Worksheet: Planning a Crowd-Powered Collaboration

This incorporates material from this guide, as well as from ProPublica's crowdsourcing checklist.

The Investigation

What is the question you want to answer?

Is your reporting priority quantitative or qualitative?

What kind of stories (text, audio, video, visualizations) will this effort likely produce?

What are the reporting gaps?

Crowdsourcing

Can the question you're asking be answered by surveying the public? Or would this be better accomplished through public records requests or existing datasets?

Can you gather the information you need with a single structured set of questions?

Who do you want to respond to your questions? Who is your target audience?

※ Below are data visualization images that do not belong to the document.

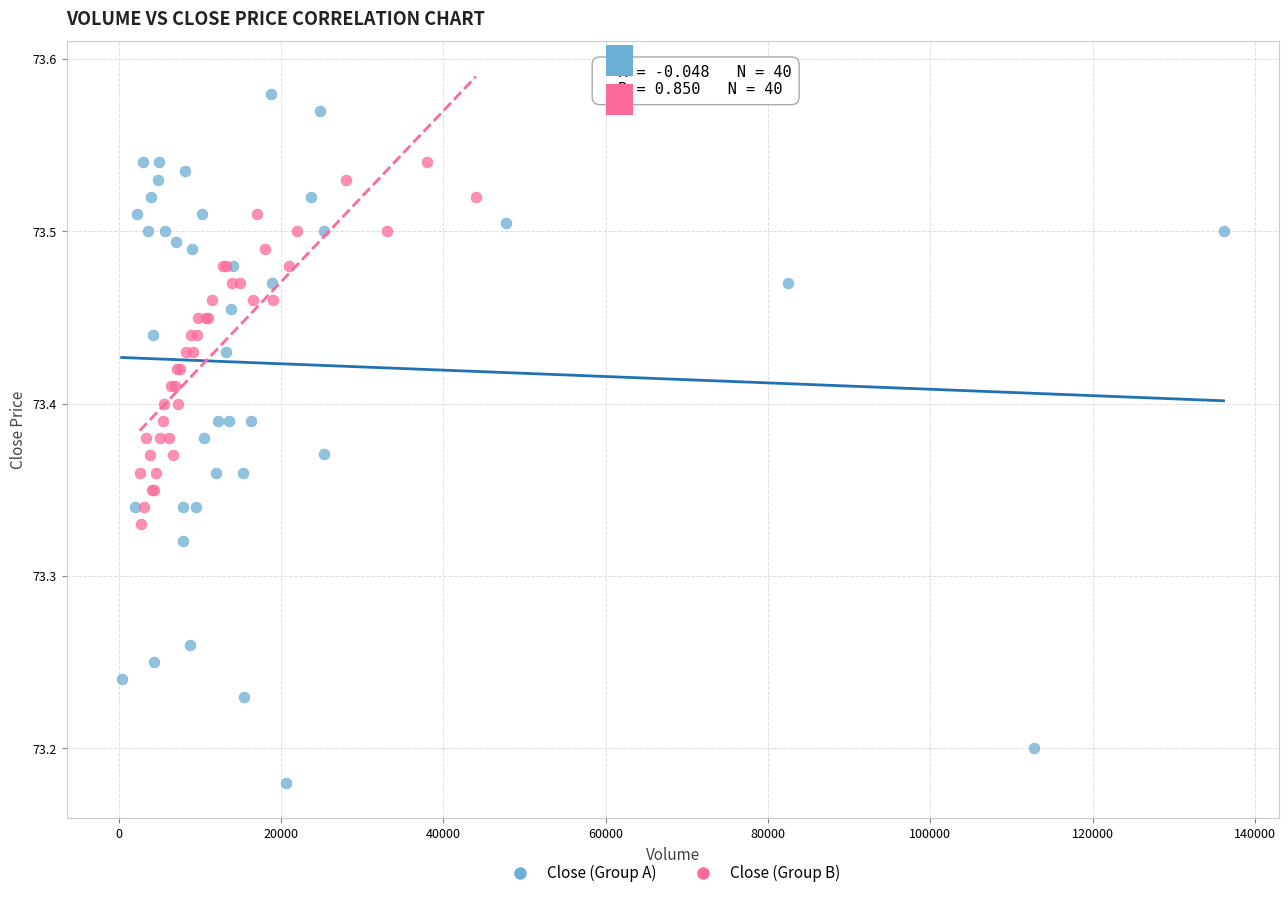

Which series reaches the maximum Y coordinate?

Close (Group A)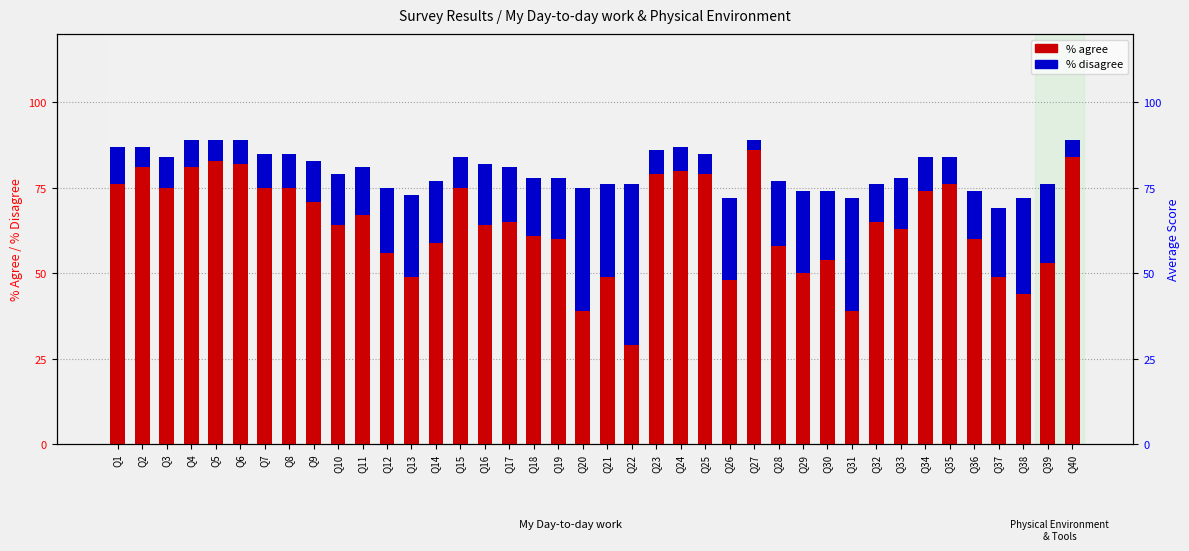

At which category is the sum across all series the highest?

Q4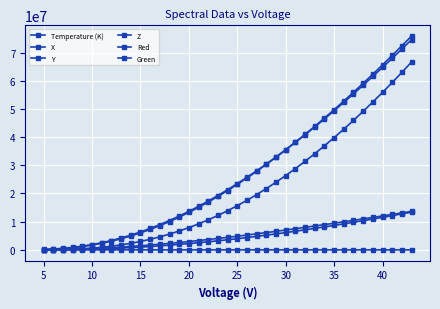

How many data points does each series have?

39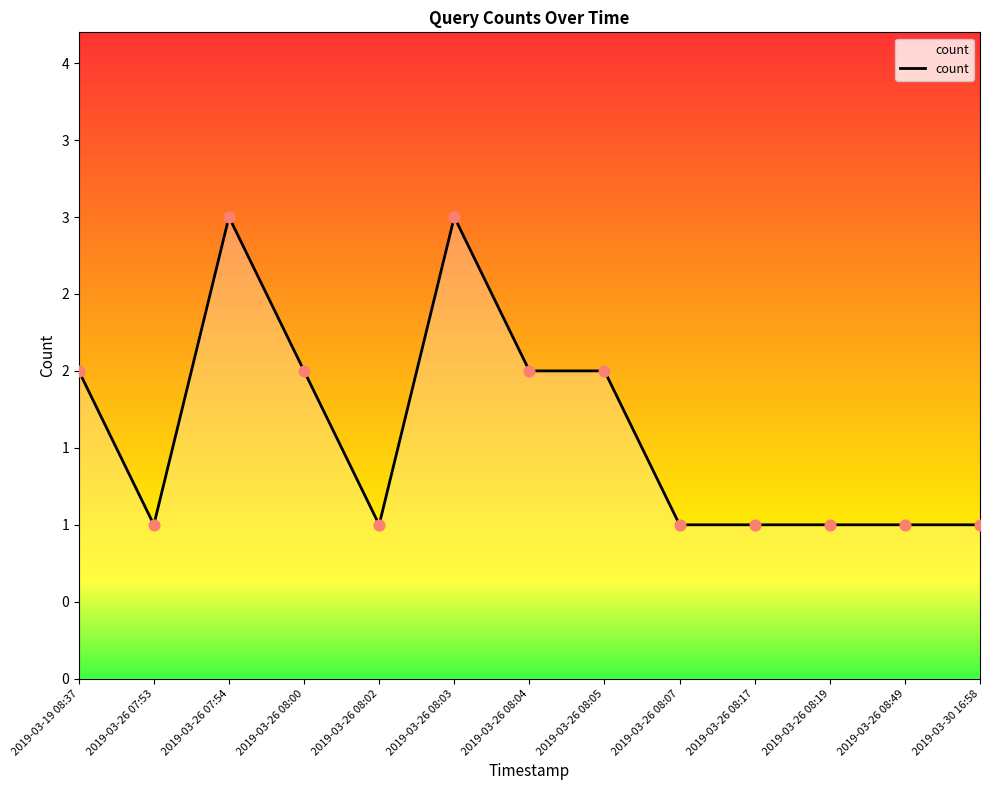

Approximately how many times larger is the value at 2019-03-26 08:03 compared to 2019-03-26 08:02?

3.0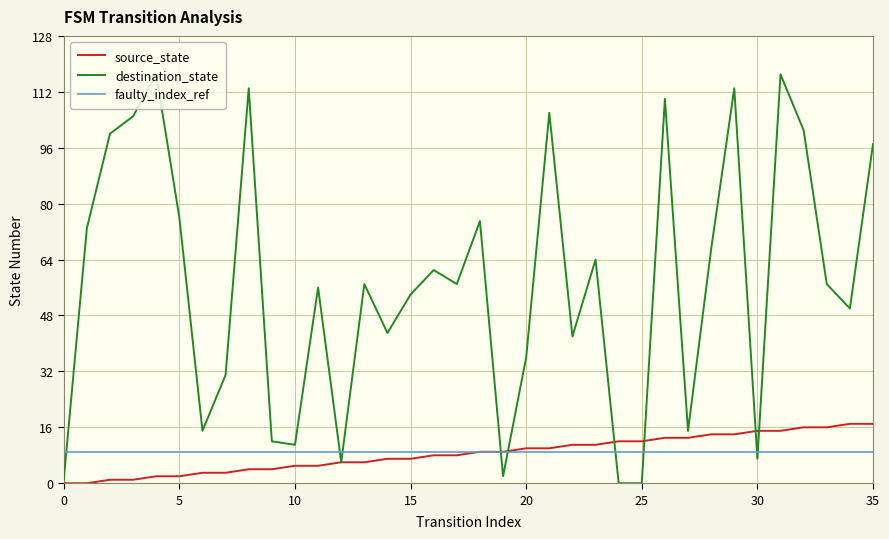

What is the maximum value shown in the chart?

117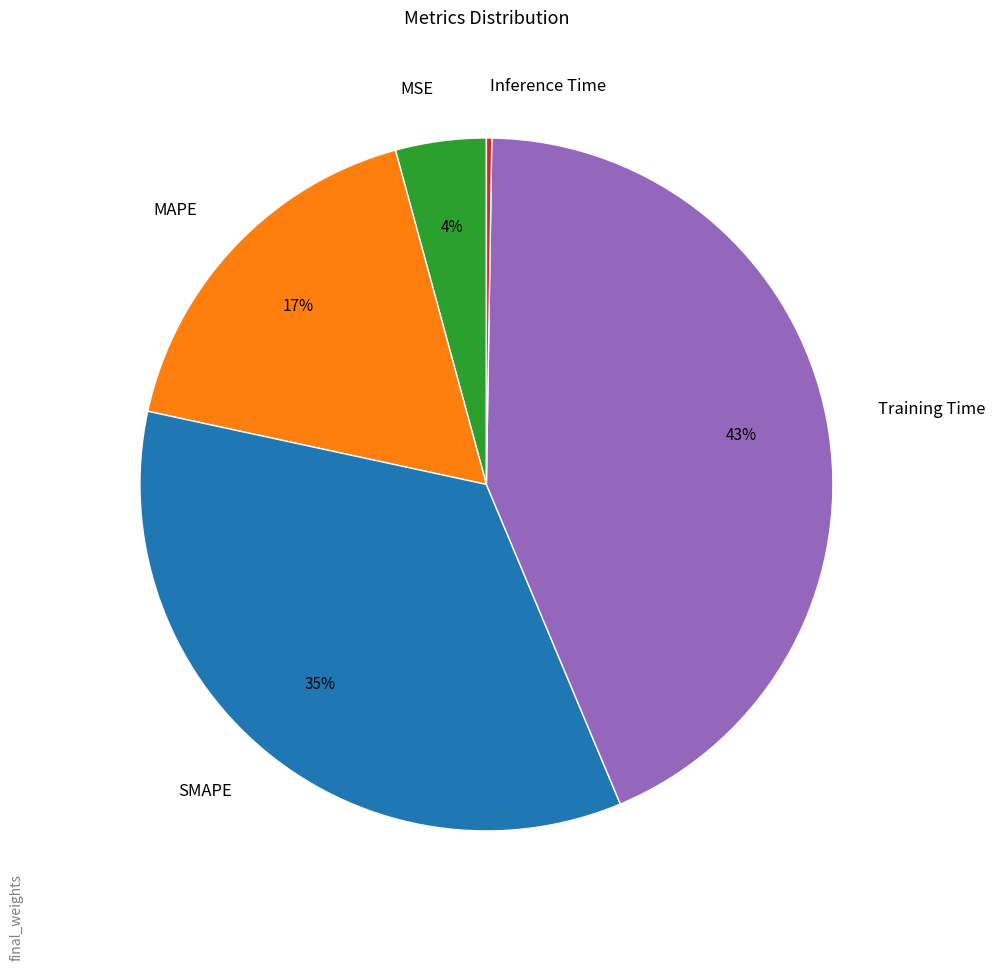

What percentage is the MSE slice, to the nearest percent?

4%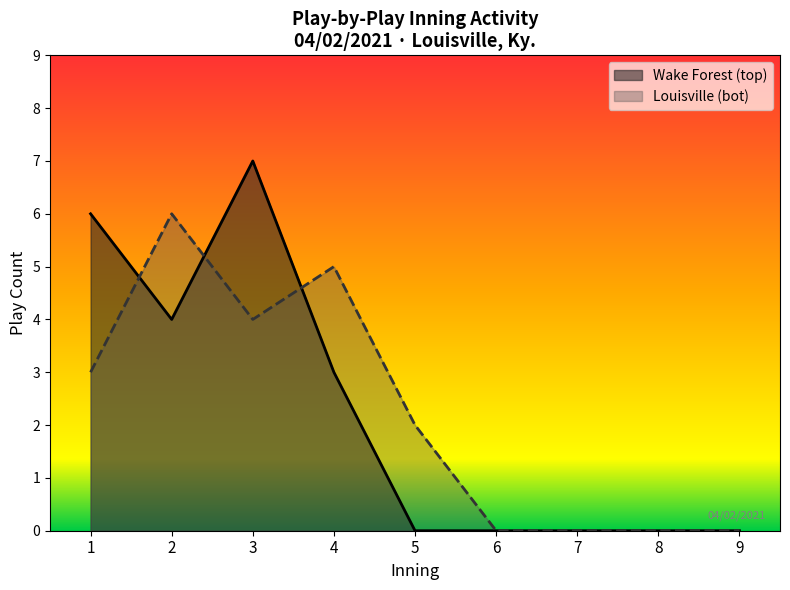

What is the difference between the maximum and minimum values in the Louisville (bot) series?

6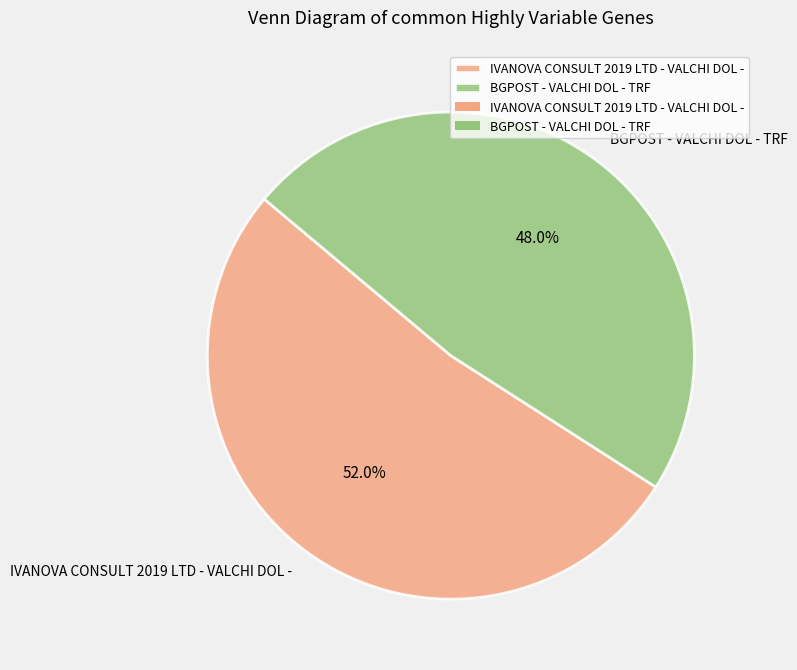

Do BGPOST - VALCHI DOL - TRF and IVANOVA CONSULT 2019 LTD - VALCHI DOL - together represent more than half of the pie?

Yes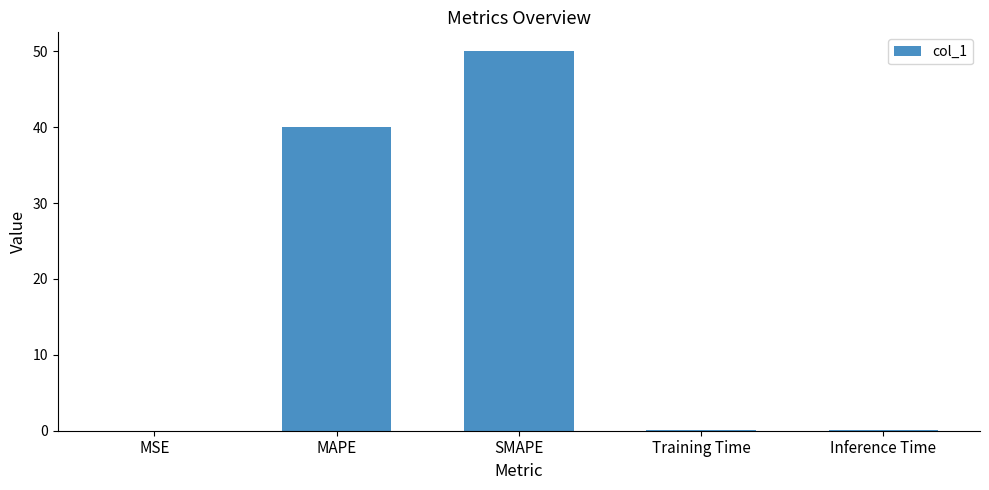

Where is the data nearest to the value 25?

MAPE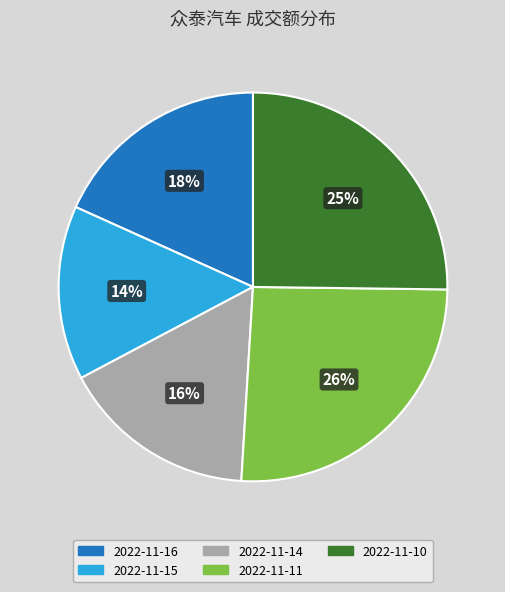

Combined, do 2022-11-15 and 2022-11-16 account for over 50%?

No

Once you've identified your target audience, ask: Why would they want to participate?

Why wouldn't your target audience want to participate? What concerns should you address?

What languages does your target audience speak? Do you have participating reporters who speak those languages?

Where is your target audience already discussing this issue, online or in person?

Who is influential among your target audience? And what do they think about your idea?

How will you use audience submissions? What's the best way to explain what you will do with their responses?

Partners

Who is best equipped to report these tips out?

Who is already on this beat and doing great work?

Do you personally know journalists at other newsrooms who'd be eager to work with you?

Which media companies serve the audience you want to reach?

Which media companies have journalists most willing to participate?